Others might not, and will sift through a dead security officer’s pockets for a keycard. A process made easier with the use of their tracking bracelet. . . and if one knows who to look for.
Many will simply bypass the lock. Provided they’ve installed the right Neuromods to their brains, in an instant, they could learn the ability to hack into complex computer systems.
Few will notice, under the solid iron bars of the security window, a small hole that was once used to pass documents and identification to officers of the checkpoint. Depending on the particular booth layout, beyond it might be the bright light of the computer terminal, sitting starkly against the dark.

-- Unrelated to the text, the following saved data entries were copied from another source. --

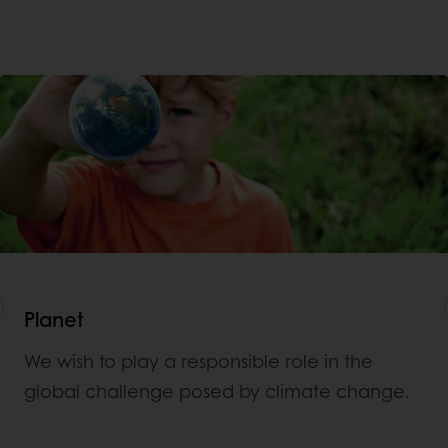
Planet
We wish to play a responsible role in the
global challenge posed by climate change.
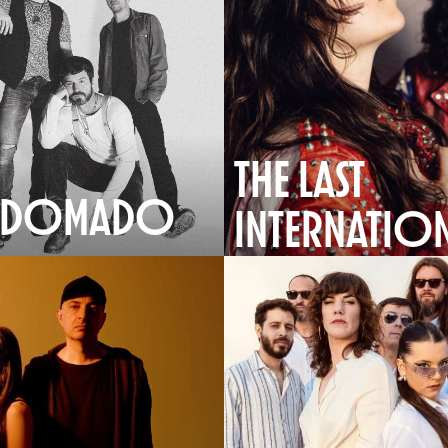
THE LAST
 DOMADO
INTERNATIO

It’s a hole undeniably too small for a human to pass through. However, given they have a Huntress Boltcaster, a toy crossbow developed by Hardware Labs engineers for fun, they might be able to get a foam dart through. With one or two well-placed shots, they could navigate the touchscreen of the terminal. . .
. . .and activate the manual lock override, opening the security door.
No matter what method players use, they engage with TALOS 1 as a level, by thinking of TALOS 1 as a place.
TALOS 1 is a place first, and a level second.
It tells a story. Its inhabitants tell a story. We tell a story too.